After sitting on this domain name forever I decided to put a
site up there and give myself to the study of SEO or search
engine optimization. It seemed like an interesting subject and I
knew to those that managed to learn SEO, marketing, and some web
design would fall infinite riches. It really sounded good to me.
So I went for the throat so to speak. More precisely I picked
out some search terms that I will probably never be able to get
traffic for in my lifetime. Smart I know. This had the grand
side effect of having the site sandboxed by Yahoo and Google
until pigs flew.
Recently they flew, however, and I've come out of the sandbox
altogether and hit face to face with a few SEO surprises. I did
manage to get a tiny trickle of traffic but not from the terms I
tried to get it from. After trying to optimize those pages for
the key terms I received traffic from I got more traffic. This
of course started me down a long road of speculation and hair
pulling.
After many a night of such I've come up with a few things that I
believe will give anyone the power to eventually pull traffic
off the net and covert it into a good decent living. I'll
probably write an ebook and make millions one of these days.

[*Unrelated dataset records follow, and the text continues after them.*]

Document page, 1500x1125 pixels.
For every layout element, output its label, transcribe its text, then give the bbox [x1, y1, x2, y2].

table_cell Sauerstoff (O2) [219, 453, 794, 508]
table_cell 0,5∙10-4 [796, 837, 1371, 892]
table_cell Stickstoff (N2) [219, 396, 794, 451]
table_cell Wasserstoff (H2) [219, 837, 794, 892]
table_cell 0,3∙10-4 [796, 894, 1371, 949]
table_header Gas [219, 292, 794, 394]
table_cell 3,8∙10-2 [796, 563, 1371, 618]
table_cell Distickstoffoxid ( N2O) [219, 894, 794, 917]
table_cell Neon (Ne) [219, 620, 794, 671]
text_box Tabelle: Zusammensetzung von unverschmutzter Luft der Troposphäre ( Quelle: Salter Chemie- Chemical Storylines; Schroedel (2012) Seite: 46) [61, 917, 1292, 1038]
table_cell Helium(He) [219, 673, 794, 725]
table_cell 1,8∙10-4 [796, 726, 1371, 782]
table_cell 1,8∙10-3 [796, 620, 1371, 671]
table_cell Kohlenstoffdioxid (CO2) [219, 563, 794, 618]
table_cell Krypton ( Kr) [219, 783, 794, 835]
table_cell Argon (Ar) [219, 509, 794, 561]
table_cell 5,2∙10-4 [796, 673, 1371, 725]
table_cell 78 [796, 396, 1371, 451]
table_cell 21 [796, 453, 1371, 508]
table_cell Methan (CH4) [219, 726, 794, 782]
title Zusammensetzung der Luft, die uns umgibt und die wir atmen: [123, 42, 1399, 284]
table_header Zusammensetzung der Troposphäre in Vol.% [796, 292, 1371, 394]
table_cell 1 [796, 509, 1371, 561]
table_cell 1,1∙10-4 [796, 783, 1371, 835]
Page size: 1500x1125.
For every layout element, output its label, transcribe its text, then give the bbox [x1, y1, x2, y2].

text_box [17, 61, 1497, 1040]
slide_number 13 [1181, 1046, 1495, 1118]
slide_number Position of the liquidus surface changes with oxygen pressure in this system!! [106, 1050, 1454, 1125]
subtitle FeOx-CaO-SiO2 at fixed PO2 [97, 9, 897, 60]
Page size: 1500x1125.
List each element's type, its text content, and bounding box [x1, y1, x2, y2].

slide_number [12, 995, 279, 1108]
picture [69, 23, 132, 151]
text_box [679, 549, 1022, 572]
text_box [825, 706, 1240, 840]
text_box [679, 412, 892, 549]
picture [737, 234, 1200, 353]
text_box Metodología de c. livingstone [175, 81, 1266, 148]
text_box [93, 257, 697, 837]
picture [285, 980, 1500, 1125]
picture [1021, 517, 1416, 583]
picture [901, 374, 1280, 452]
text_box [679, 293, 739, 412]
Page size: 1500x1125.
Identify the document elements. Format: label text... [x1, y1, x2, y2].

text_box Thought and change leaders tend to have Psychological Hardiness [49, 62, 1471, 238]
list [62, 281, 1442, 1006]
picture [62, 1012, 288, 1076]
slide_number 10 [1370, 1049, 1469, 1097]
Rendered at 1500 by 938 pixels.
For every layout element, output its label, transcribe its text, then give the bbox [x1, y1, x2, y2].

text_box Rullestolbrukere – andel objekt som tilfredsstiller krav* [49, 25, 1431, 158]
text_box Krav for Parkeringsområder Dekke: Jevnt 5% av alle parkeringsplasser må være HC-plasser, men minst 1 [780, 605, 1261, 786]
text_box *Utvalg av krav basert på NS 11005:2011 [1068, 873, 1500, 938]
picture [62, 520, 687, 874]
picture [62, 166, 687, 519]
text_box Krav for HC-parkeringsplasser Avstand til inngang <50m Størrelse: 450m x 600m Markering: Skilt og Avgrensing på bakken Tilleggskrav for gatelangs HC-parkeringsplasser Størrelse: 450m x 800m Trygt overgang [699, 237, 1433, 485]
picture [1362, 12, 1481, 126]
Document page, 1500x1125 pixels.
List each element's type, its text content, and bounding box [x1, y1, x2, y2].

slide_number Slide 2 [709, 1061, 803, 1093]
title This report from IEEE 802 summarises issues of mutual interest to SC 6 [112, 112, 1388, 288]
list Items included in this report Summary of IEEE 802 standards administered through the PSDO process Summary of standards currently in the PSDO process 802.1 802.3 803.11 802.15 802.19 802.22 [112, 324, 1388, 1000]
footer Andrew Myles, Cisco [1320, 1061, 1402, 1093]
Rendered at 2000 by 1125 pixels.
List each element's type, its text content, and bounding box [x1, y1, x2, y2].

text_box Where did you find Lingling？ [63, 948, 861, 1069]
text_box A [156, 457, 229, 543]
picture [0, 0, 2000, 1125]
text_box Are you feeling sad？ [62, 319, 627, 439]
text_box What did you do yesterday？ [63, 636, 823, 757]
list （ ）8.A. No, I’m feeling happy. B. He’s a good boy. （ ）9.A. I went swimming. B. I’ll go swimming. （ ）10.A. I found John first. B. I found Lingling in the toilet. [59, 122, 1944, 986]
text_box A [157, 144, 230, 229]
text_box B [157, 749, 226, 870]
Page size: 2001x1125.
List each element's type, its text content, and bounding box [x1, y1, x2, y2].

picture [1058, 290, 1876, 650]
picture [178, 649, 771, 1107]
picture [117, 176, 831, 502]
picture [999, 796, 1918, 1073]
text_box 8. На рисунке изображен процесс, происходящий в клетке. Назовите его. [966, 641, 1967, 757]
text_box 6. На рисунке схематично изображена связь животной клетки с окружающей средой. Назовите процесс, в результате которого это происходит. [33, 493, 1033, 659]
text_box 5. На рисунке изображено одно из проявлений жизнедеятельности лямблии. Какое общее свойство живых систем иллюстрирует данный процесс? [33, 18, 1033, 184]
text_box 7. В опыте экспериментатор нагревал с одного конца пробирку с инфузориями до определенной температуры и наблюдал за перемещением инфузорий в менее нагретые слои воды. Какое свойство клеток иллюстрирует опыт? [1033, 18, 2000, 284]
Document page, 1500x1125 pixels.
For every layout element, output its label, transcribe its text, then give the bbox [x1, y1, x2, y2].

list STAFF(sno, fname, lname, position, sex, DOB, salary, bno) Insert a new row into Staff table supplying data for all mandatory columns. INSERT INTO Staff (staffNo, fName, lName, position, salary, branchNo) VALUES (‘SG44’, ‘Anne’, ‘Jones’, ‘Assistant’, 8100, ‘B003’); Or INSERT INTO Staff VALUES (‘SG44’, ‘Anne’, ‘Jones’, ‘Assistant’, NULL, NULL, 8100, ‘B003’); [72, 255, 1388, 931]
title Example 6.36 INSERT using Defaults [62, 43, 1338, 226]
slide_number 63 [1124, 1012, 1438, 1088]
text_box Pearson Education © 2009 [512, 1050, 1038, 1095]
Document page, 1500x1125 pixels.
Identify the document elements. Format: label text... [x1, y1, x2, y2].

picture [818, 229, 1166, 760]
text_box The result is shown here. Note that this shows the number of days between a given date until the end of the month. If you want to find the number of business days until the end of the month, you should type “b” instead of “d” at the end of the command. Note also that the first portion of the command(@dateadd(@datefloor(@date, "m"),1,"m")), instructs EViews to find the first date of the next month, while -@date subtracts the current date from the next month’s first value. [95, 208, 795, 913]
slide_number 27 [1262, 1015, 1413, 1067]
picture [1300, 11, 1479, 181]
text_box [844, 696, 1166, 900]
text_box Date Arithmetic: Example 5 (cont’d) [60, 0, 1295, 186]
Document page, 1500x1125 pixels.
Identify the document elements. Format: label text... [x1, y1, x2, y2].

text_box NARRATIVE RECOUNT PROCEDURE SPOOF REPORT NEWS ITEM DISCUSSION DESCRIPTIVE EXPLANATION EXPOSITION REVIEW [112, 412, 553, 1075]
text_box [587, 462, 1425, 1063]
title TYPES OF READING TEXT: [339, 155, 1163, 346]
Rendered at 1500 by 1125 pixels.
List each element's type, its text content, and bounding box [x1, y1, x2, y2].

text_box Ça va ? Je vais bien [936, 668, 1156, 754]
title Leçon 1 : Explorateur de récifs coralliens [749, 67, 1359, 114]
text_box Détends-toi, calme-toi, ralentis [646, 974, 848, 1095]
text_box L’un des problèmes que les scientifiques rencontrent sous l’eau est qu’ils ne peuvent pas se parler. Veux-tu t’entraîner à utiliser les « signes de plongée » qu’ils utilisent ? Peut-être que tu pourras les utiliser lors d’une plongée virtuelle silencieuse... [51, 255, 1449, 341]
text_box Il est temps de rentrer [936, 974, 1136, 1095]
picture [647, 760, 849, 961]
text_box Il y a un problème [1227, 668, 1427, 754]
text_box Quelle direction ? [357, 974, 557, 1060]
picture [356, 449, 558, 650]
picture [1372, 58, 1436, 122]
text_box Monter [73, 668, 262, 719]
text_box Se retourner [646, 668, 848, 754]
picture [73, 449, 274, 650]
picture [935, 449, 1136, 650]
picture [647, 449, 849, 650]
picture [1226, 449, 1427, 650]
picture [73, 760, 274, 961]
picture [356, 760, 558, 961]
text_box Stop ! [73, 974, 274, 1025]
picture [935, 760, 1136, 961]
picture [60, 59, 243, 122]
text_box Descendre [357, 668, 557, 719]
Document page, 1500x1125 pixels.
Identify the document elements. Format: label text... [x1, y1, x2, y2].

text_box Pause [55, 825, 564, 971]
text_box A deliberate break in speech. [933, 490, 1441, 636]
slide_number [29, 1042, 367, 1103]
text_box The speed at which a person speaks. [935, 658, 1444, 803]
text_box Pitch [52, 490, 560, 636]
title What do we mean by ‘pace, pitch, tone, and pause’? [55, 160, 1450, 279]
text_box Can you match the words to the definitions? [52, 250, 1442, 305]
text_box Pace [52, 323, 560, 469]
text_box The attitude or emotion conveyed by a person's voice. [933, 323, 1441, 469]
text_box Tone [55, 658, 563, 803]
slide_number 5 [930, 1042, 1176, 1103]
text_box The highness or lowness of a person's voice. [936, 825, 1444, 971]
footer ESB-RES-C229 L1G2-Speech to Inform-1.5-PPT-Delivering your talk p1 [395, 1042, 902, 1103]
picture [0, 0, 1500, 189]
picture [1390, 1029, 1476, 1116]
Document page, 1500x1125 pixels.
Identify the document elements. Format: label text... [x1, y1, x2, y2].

Optimize by the page Don't fall into the trap of focusing
totally on building this far flung and far reaching site that
will rule the world or make you millions instantly. Unless you
have lots of money you're going to need to work for your
traffic. Plan your site out carefully and make sure each page is
a precision crafted piece of art.
I love serverside scripting and dynamic websites but I've come
to realize there is a danger that people will overuse it. I know
I have. If your site is dynamically generted, make sure every
page isn't a total cookie cutter image of every other page. It's
good to have the same navigation and same general layout but
each page also needs to be special. Each page should have
careful, proven SEO techniques applied to maybe a single key
phrase.
Don't try to optimize one page for a handful of phrases. Just
focus on one phrase. Do your keyword research and, whatever you
do, don't haul off and pick a key phrase with 2 billion wealthy
competitors in Google. Pick something that can be attained and
can get you some traffic relatively fast. Select a phrase that
is as specific as possible to your particlar niche and still
gets a couple thousand or so searches per month from Yahoo.
Whatever you do, make sure that one web page has good, solid,
desirable content that is keyword rich and one of a kind. This
will help make it special. At the same time your content
obviously needs to lead the customer toward your intented goal
for monetizing your traffic.
Keep it simple I've found to my dismay that building a complex
web site with all the content management stuff and all the
database thrills isn't exactly what really gets the attention of
search engines. Weirdly enough this can be true for internet
surfers too. A nice, clean layout with very accessible content
and intuitive navigation will be recognized by both search
engines and surfers alike. If you can figure that part out
you've just pinned down about 90% of SEO in my opinion.
Engineer your site for your traffic When you start getting
search engine traffic to your site take a very close look at
what they are searching for. I assume you have some kind of
statistics program and can mostly see what search terms people
are using to get to your site. When someone comes in on a
keyword or phrase you haven't optimized for do a little
research. Does the page they are coming to need touched up to
include the search term or would this search term merit its own
search engine optimized page to handle the traffic.
Conclusion With every page you add you are gaining another
potentially valuable piece of internet real estate. If you're
doing your job right then eventaully each page should get its
own traffic and you should begin to attain your goals. Patience
and learning are the name of the SEO game.